Langkah pertama, Dedy akan mengumpulkan seluruh Kepala Sekolah SD dan SMP pada hari ini untuk memberikan arahan tentang cara menangani masalah gangster. “Saya ingin menyampaikan kepada seluruh kepala sekolah tolong berikan perhatian kepada anak-anak. Ajarkan soal moralitas, ajarkan budi pekerti, ajarkan soal dia punya masa depan. Masa iya anak SMP itu ada geng motor menyerang petugas parkir, yang diserang ini tempatnya TNI lagi (Rumah Sakit TNI), ini kan sudah tidak masuk logika lagi,” ujar Dedy.
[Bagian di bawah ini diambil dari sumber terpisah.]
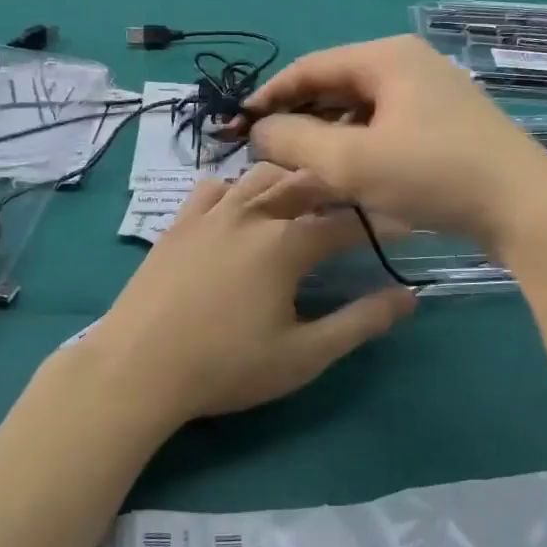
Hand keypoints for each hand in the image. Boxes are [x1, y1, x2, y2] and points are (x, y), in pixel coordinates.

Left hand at [88, 164, 413, 423]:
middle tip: (353, 205)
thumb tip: (409, 296)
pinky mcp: (179, 222)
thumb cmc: (226, 367)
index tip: (401, 224)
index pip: (345, 223)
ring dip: (288, 182)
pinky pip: (214, 188)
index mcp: (286, 244)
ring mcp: (211, 213)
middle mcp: (252, 214)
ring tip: (302, 201)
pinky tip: (239, 209)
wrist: (136, 369)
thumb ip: (359, 323)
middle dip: (335, 190)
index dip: (377, 223)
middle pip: (304, 184)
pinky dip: (237, 190)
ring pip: (260, 177)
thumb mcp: (303, 355)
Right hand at [246, 36, 546, 253]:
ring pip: (360, 109)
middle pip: (335, 85)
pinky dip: (359, 145)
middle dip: (299, 119)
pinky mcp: (446, 121)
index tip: (237, 127)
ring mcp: (432, 91)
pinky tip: (348, 175)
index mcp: (386, 56)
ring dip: (328, 136)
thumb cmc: (435, 175)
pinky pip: (386, 124)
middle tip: (268, 154)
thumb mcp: (352, 162)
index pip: (309, 67)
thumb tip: (259, 130)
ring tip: (302, 170)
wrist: (525, 207)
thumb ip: (294, 142)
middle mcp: (409, 63)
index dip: (269, 97)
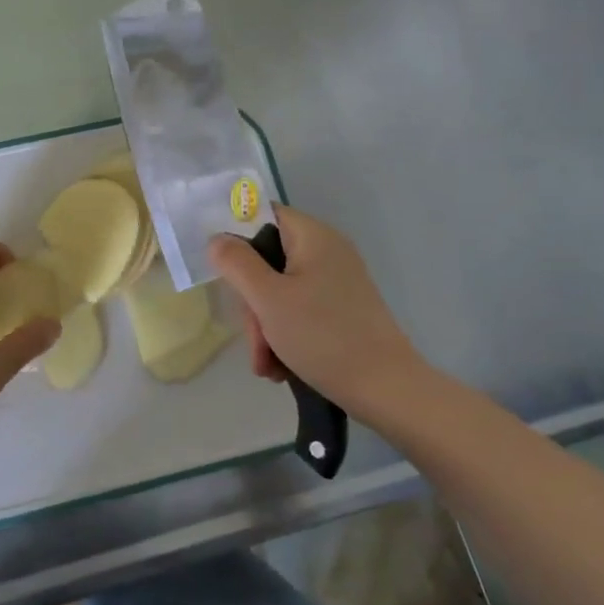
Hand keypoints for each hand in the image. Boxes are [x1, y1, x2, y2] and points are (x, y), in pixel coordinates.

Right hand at [208, 204, 434, 418]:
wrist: (386, 389)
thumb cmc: (323, 336)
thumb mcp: (268, 299)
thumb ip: (236, 263)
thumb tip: (217, 239)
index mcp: (313, 236)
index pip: (263, 215)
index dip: (236, 236)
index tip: (222, 270)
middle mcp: (327, 252)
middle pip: (268, 260)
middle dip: (252, 303)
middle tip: (254, 339)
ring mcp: (336, 282)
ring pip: (279, 292)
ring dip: (265, 328)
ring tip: (267, 365)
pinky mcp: (341, 310)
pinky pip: (299, 312)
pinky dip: (285, 336)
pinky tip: (281, 367)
Sebagaimana diketahui, pendidikan moral dan budi pekerti memiliki peranan penting dalam mencegah kenakalan remaja, termasuk tindakan gangster. Ajaran tersebut membantu membentuk karakter individu yang kuat, berintegritas, dan bertanggung jawab, serta mampu membuat pilihan yang baik dan menghindari perilaku negatif.
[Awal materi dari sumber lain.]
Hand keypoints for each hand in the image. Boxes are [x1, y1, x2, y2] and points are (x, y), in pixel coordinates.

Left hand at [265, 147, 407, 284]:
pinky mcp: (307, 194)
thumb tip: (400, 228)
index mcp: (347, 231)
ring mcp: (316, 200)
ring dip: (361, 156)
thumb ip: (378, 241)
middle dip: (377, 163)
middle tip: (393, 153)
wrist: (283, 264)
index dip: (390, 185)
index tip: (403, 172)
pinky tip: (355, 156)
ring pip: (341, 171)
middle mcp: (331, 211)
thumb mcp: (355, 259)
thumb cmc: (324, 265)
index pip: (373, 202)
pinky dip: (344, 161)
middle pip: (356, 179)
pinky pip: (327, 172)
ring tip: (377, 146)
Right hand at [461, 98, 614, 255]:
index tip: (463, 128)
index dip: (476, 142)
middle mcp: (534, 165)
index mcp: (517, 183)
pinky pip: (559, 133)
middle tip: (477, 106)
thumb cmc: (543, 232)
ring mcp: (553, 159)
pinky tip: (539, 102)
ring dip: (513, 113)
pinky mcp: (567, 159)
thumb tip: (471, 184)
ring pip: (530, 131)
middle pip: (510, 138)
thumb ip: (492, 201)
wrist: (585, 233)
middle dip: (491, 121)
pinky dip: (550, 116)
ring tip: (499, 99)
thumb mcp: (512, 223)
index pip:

Pentingnya ajaran moral dan budi pekerti dalam mencegah gangster adalah sebagai berikut:
- Membentuk Karakter
Pendidikan moral dan budi pekerti membantu membentuk karakter individu yang kuat, berintegritas, dan bertanggung jawab. - Mengembangkan Empati
Ajaran moral dan budi pekerti menumbuhkan rasa empati terhadap orang lain, sehingga individu lebih mampu memahami perspektif orang lain dan menghindari tindakan yang merugikan. - Meningkatkan Kesadaran
Pendidikan moral dan budi pekerti meningkatkan kesadaran akan norma sosial dan aturan hukum, sehingga individu lebih cenderung menghindari perilaku yang melanggar hukum. - Mencegah Perilaku Negatif
Ajaran moral dan budi pekerti membantu individu menolak perilaku negatif seperti kekerasan, tawuran, dan tindakan gangster. - Membangun Generasi Berkarakter
Pendidikan moral dan budi pekerti membentuk generasi muda yang berakhlak mulia, memiliki moral yang baik, dan siap berkontribusi positif pada masyarakat.
Dengan memberikan pendidikan moral dan budi pekerti yang baik, diharapkan generasi muda dapat terhindar dari perilaku negatif seperti gangster dan tumbuh menjadi individu yang bertanggung jawab, berakhlak mulia, serta berkontribusi positif bagi masyarakat.